The govt is sensitive to news of Japanese captures abroad after IS militants last year claimed to have beheaded war reporter Kenji Goto.

Tokyo: Japan said today it was investigating footage of a man identifying himself as a Japanese journalist believed missing in Syria, who appeared to be speaking under duress and seeking the government's help.

The government is sensitive to any news of possible Japanese captures abroad after Islamic State militants last year claimed to have beheaded war correspondent Kenji Goto, a week after the group also said it killed Haruna Yukawa, a self-styled contractor.

The video of Jumpei Yasuda, widely shown on Japanese TV news programmes today, was also available on Facebook.

It was posted online by a Syrian man who lives in Turkey who said Yasuda was taken hostage by the al-Qaida-linked Nusra Front rebel group in Syria, public broadcaster NHK and the Asahi Shimbun daily reported, citing telephone conversations with the man.

Speculation in Japan has swirled around Yasuda since last year amid fears he may have been captured in Syria. The Japanese government in December said it was investigating.

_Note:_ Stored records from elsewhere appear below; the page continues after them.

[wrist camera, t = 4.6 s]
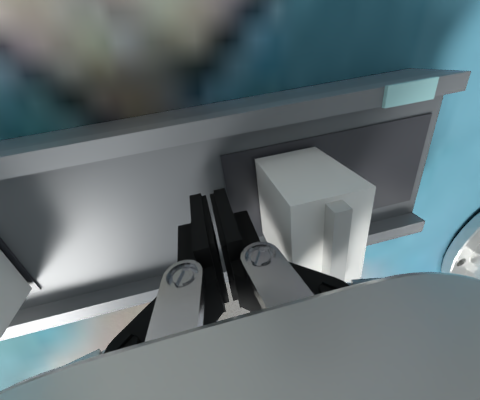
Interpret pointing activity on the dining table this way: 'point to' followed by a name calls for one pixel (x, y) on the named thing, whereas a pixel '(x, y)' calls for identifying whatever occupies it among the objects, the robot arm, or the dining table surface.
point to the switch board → (194, 182)
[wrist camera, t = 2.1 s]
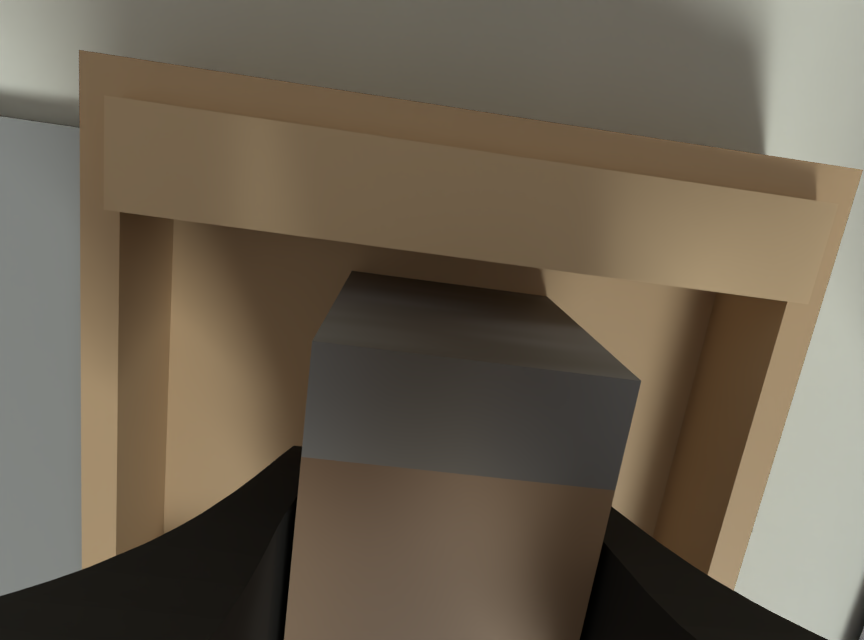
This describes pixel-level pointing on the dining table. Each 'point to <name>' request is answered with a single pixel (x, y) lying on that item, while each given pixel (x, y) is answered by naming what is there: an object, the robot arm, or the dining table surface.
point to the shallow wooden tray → (425, 260)
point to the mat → (39, 353)
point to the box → (453, 466)
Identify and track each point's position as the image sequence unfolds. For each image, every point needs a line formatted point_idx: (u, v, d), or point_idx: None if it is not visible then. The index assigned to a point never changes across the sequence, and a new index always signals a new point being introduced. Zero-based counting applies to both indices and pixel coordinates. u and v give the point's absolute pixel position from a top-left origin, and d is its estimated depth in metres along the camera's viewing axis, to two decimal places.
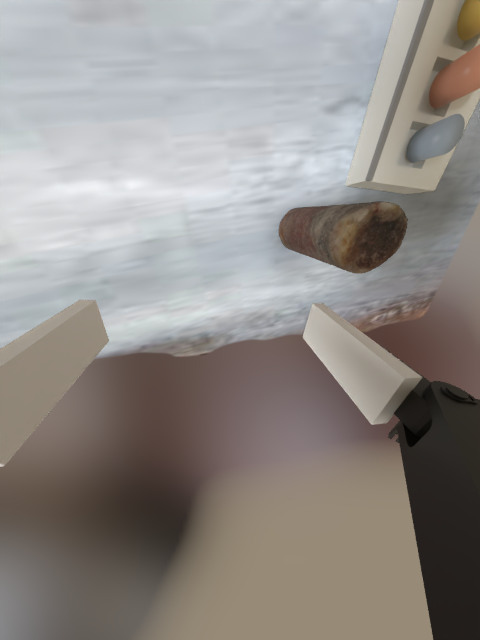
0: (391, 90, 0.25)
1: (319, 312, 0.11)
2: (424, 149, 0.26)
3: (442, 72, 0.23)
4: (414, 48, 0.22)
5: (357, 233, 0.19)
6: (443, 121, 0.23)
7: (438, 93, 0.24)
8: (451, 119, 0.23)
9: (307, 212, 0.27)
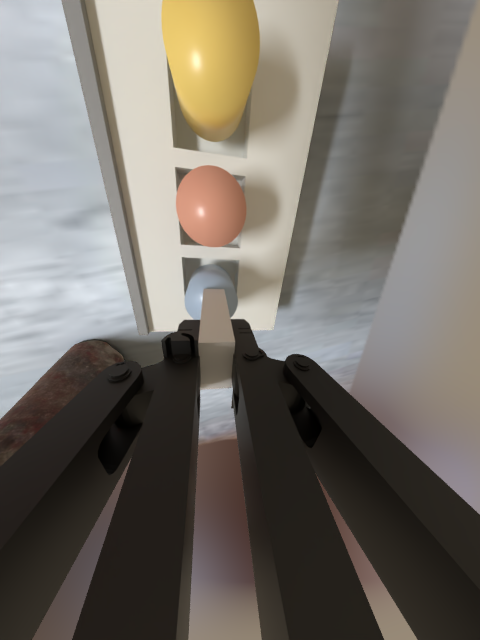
0: None
1: (214, 296, 0.12)
2: None
3: None
4: (104, 161, 0.11)
5: None
6: (189, 286, 0.13)
7: None
8: (200, 284, 0.13)
9: (14, 405, 0.16)
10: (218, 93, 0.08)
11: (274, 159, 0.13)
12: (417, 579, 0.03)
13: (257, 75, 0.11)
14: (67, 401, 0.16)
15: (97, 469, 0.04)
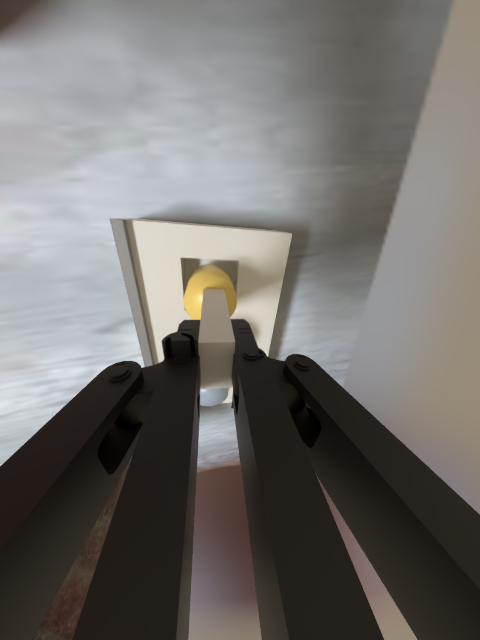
0: None
1: (214, 296, 0.12)
2: None
3: None
4: (139, 326, 0.17)
5: None
6: None
7: None
8: None
9: None
10: None
11: (254, 309, 0.19)
12: (417, 579, 0.03)
13: (240, 272, 0.17)
14: None
15: (97, 469, 0.04)
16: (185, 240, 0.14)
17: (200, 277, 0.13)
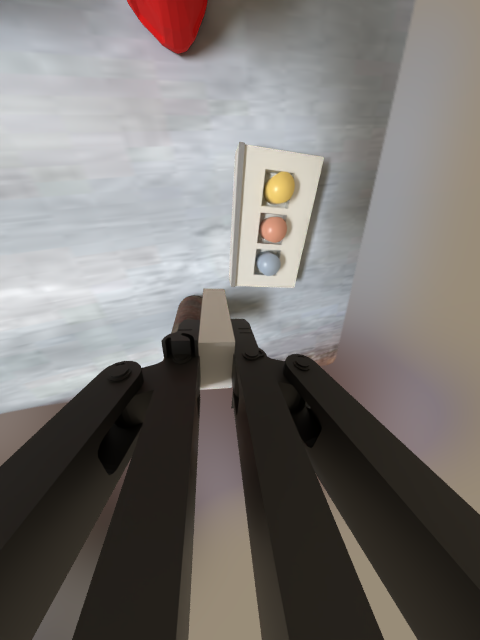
0: (233, 231, 0.33)
1: (214, 296, 0.12)
2: (260, 270, 0.35)
3: (261, 224, 0.33)
4: (237, 212, 0.30)
5: None
6: (262, 258, 0.33)
7: (262, 236, 0.34)
8: (267, 257, 0.33)
9: (178, 316, 0.35)
10: (282, 198, 0.29)
11: (299, 208, 0.32)
12: (417, 579, 0.03)
13: (294, 181, 0.30)
14: None
15: (97, 469, 0.04)
16: (270, 158, 0.28)
17: (279, 172, 0.27)
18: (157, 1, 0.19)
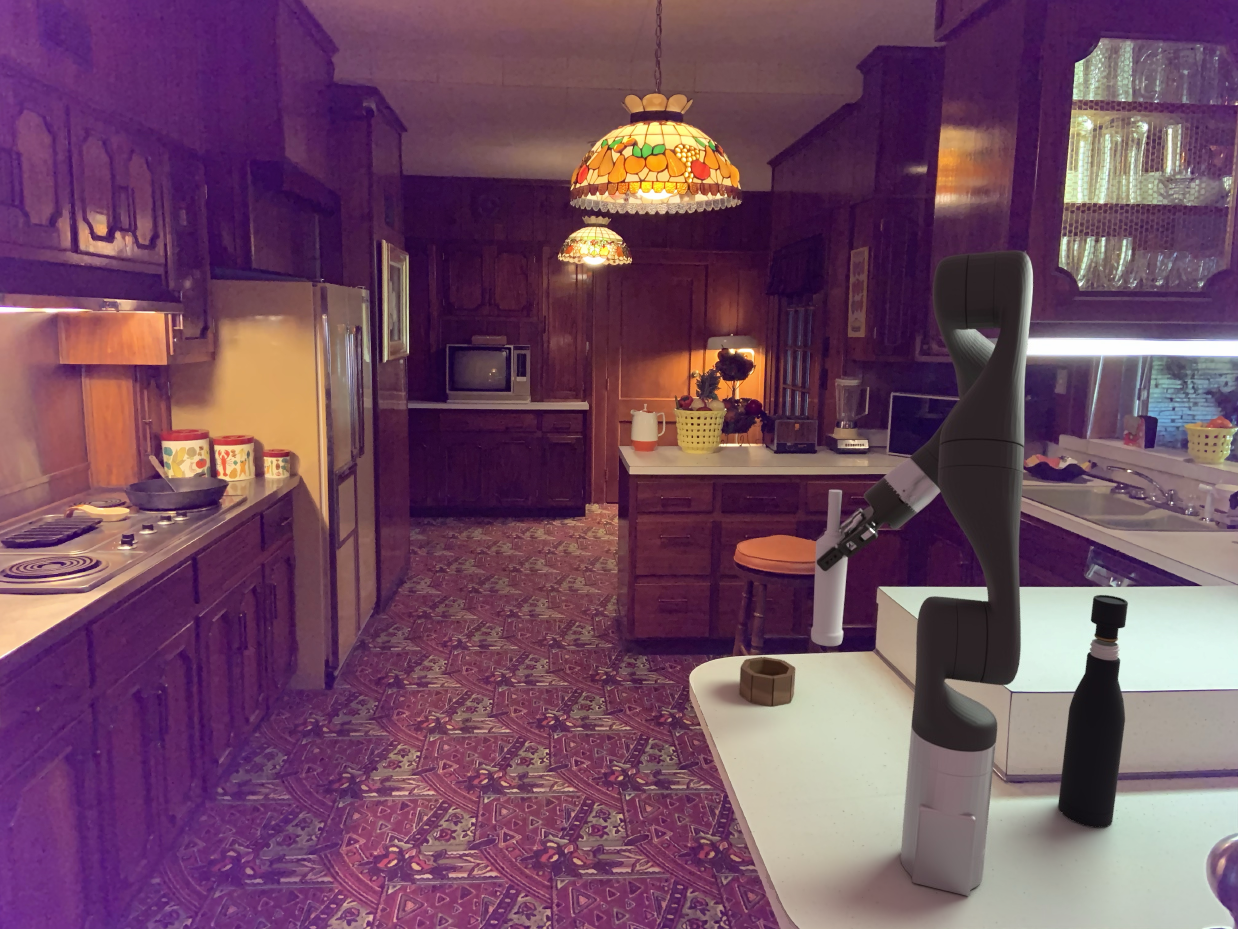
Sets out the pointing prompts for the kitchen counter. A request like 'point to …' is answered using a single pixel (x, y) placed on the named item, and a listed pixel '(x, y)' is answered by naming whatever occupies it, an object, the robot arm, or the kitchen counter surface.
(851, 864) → the kitchen counter surface
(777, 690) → the wooden cup
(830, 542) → the bottle
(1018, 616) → the robot arm
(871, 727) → the kitchen counter surface
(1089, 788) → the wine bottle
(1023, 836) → the kitchen counter surface
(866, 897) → the kitchen counter surface
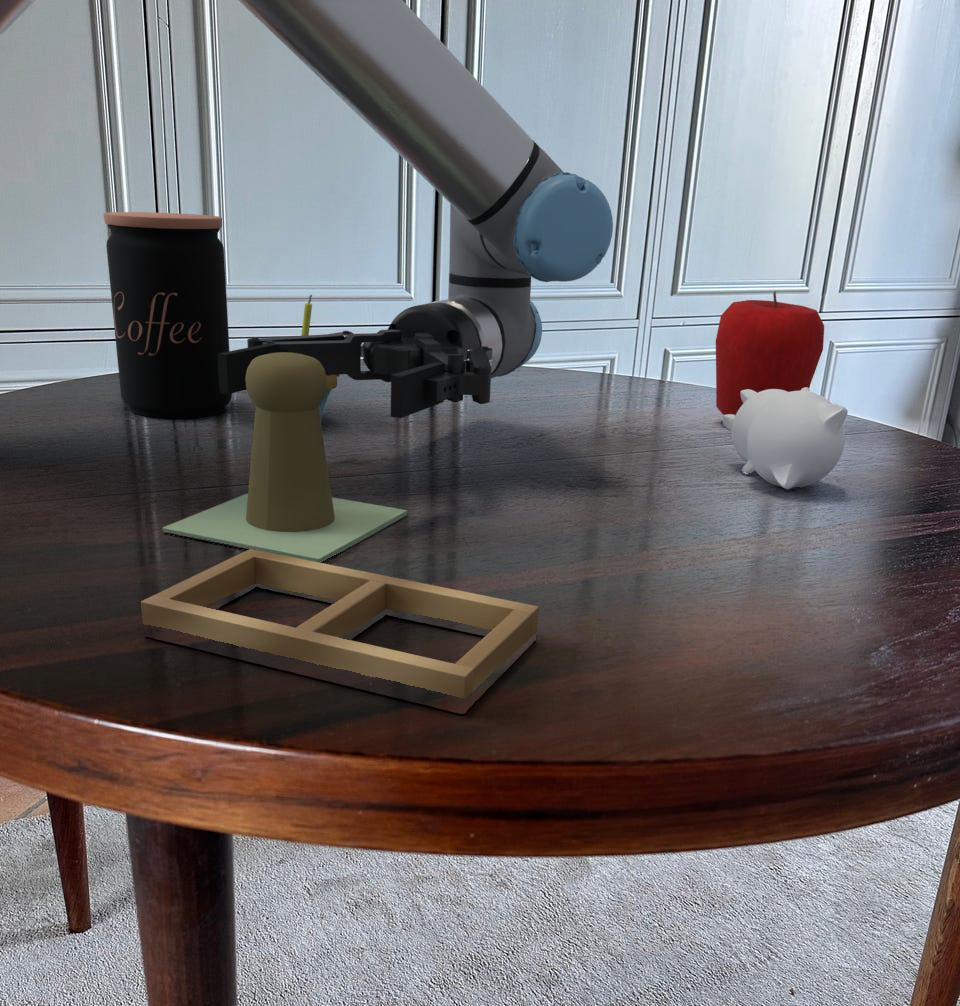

"We are aware of the video and are analysing it," Japanese Foreign Minister Fumio Kishida told reporters when asked about the footage posted on an Arabic language Facebook account.

But Kishida declined to comment on whether the government has identified the man on the video as Yasuda, 42.

In the video which lasts for about a minute, a bearded man wearing a black jumper with a scarf around his neck says in English: "Hello, I am Jumpei Yasuda. Today is my birthday, 16 March."

His bearing was calm but he occasionally paused to show emotion.

"I love you my wife, father, mother, brother... I want to hug you, I want to talk with you, but I can't anymore," he said.

"I have to say... something to my country," he said, reading a memo as he sat at a table, a white wall to his back.

"No one is answering, no one is responding, you are invisible", he added, apparently referring to the Japanese government, adding he was "sitting in a dark room suffering

with pain".

Yasuda had posted frequent comments on Twitter, expressing frustration that many journalists were staying away from Syria. But the tweets abruptly stopped on June 21 last year.

In his last Twitter post on that day, he said: "I have reported what is happening through my blog and Twitter without disclosing where I am."

He added that unspecified "interference" with his reporting activities had increased substantially to the point that he might not be able to continue.

In the run-up to the January executions of Goto and Yukawa, the Japanese government struggled to make contact with the militants, primarily relying on countries such as Turkey as well as local religious leaders.